**Inténtelo:**
Prolongue el ensayo sobre Cartones de Madrid que figura más abajo, retomándolo a partir de su última oración.

**Fragmento extraído:**
☆ ☆ ☆ ☆ ☆ ☆ ☆

POR JUAN CARLOS ABRIL

 

Todo el día ha cantado esta gente, todo el día ha bebido

y ha bailado, y aún vuelve por la noche alborotando

las calles y revoloteando en torno a los faroles.

Y si la fuerza de las razas se mide por su resistencia

a la alegría… ¡oh España! ¡oh España!

 

(Reyes, 1917: 26-27; 1988: 27; 1995: 60)

 

INICIOS DEL SIGLO XX

Siempre se ha dicho, y con bastante razón, que un mexicano en España se siente como en casa, e igual suele suceder con un español en México. Las causas son la proximidad y la hermandad, una cultura que nos atraviesa de parte a parte, haciéndonos partícipes de una misma base, y que tiene como eje la lengua. Desde ahí pivotan asuntos tan variopintos como la gastronomía, los trajes regionales, la gestualidad, las costumbres en general y la forma de realizar metáforas, que incide en la manera de concebir el mundo. Ya sabe que la lengua es todo, la lengua es cultura, y en las palabras se encierra el particular universo de una comunidad lingüística, desde los significados inmanentes y el dasein heideggeriano, hasta los que cambian con los años y las modas, los matices irónicos, el compromiso o la ideología. Quizás a esta última, la ideología, por su carácter «falso» —no hecho o no tangible, pero tan material como cualquier otra instancia—, se le considere tradicionalmente fuera de las palabras, rodeada por el aura del misterio de la ética y, como tal, eximida de responsabilidad en la contingencia. Sin embargo, la ideología es como la gramática, la cual nos rige, fundamentándose en el lenguaje y estructurándose de manera material: he ahí su apariencia «falsa», y por eso se dice que a las palabras se las lleva el viento. Recorre nuestro pensamiento, como corriente de pensamiento o discurso. Es lo que estructura el sistema. La ideología se presenta —en términos gramscianos— como la amalgama de todas las determinaciones de una cultura dada.

Como bien relata Juan Velasco en el prólogo a la edición española de la editorial Hiperión de 1988, Cartones de Madrid se escribió entre 1914-1915, de hecho fue «su primera obra escrita en suelo español, como él mismo refiere en Historia documental de mis libros. Antes de publicarlo como volumen, ya habían aparecido como capítulos sueltos en El Heraldo de Cuba, los primeros, y en Las Novedades de Nueva York, los últimos, en 1915» (Velasco 1988: 7).

☆ ☆ ☆ ☆ ☆ ☆ ☆

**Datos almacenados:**
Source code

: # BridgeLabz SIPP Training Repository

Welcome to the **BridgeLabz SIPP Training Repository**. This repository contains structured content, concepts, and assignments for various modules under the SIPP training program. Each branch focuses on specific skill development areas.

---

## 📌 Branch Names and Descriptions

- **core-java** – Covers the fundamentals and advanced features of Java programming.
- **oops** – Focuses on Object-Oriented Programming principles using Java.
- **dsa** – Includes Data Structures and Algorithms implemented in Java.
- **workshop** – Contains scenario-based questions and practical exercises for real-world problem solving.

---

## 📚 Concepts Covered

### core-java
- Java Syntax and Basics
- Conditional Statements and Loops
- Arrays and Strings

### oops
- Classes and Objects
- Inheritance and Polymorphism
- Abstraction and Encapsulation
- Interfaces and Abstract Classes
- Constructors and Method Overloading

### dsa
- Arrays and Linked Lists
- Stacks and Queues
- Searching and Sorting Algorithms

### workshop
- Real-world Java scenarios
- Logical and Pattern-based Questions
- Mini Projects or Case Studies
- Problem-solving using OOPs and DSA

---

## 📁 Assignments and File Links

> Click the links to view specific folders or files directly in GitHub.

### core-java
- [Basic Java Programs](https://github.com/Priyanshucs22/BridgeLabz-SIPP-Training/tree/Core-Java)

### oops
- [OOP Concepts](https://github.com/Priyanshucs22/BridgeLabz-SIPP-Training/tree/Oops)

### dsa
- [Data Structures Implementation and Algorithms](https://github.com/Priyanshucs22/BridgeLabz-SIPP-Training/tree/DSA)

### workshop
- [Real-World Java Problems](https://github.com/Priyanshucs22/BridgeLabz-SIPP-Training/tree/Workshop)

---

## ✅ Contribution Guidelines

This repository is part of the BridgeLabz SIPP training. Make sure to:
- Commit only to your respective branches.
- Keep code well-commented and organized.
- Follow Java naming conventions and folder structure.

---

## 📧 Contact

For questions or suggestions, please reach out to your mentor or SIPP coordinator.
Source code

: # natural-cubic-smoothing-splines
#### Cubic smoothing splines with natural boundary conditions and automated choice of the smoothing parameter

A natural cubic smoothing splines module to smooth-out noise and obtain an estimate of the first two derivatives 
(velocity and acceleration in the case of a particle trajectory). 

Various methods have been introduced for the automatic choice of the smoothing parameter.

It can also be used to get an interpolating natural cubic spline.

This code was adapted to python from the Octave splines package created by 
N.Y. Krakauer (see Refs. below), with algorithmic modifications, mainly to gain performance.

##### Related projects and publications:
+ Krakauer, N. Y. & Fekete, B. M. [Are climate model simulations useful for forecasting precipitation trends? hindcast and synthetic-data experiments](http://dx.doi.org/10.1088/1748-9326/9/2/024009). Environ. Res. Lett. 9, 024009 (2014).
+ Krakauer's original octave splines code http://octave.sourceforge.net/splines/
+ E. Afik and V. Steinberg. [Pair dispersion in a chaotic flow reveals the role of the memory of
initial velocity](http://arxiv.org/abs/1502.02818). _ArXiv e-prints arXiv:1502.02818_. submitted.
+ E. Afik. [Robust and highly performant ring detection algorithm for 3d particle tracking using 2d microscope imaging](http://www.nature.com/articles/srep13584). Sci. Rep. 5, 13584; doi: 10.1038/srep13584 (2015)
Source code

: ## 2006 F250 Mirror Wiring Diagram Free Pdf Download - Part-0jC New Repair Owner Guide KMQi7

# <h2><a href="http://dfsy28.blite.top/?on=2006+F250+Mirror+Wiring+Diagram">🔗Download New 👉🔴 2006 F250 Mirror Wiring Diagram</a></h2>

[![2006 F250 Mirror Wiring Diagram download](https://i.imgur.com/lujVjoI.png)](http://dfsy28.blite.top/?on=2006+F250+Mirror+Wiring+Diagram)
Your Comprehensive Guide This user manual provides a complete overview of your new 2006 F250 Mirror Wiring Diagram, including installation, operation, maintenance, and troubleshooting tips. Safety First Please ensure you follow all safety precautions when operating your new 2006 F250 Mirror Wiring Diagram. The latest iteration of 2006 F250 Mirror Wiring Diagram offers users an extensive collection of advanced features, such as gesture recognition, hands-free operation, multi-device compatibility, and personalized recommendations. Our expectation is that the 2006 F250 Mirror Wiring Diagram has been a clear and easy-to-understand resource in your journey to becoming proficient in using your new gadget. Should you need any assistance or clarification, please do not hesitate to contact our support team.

☆ ☆ ☆ ☆ ☆ ☆ ☆

**Respuesta redactada:**
Hay que decir que hasta 1917 no se publica como obra exenta y que, como dato fechable, Francisco Giner de los Ríos muere el 18 de febrero de 1915, y precisamente el capítulo xvii «Giner de los Ríos» (Reyes 1917: 95-99; 1988: 63-66; 1995: 88-90) es el último del volumen, dando cuenta de su muerte a través de las esquelas y semblanzas publicadas en la prensa de la época, que no se cita cuál maneja el regiomontano, pero de las que se hace eco en primera persona: «Influyó siempre —leo en un periódico— de una manera interna, pura e ideal en muchos movimientos y en muchas instituciones que nadie creería relacionadas con él» (Reyes 1917: 98; 1988: 65; 1995: 90). Ese «leo en un periódico» en primera persona, del propio Alfonso Reyes, alude directamente a los días inmediatamente posteriores a la muerte del filósofo y pedagogo español, que se podría decir sin ambages que se convertiría en un referente para el mexicano, ya sea por su amplitud de miras lejos del chauvinismo castizo españolista, ya sea por su afán reformista y educador, por su propuesta pedagógica, por su liberalismo, o por el bien de un nuevo tiempo y una sociedad instruida, que tanta falta hacía en España como en México.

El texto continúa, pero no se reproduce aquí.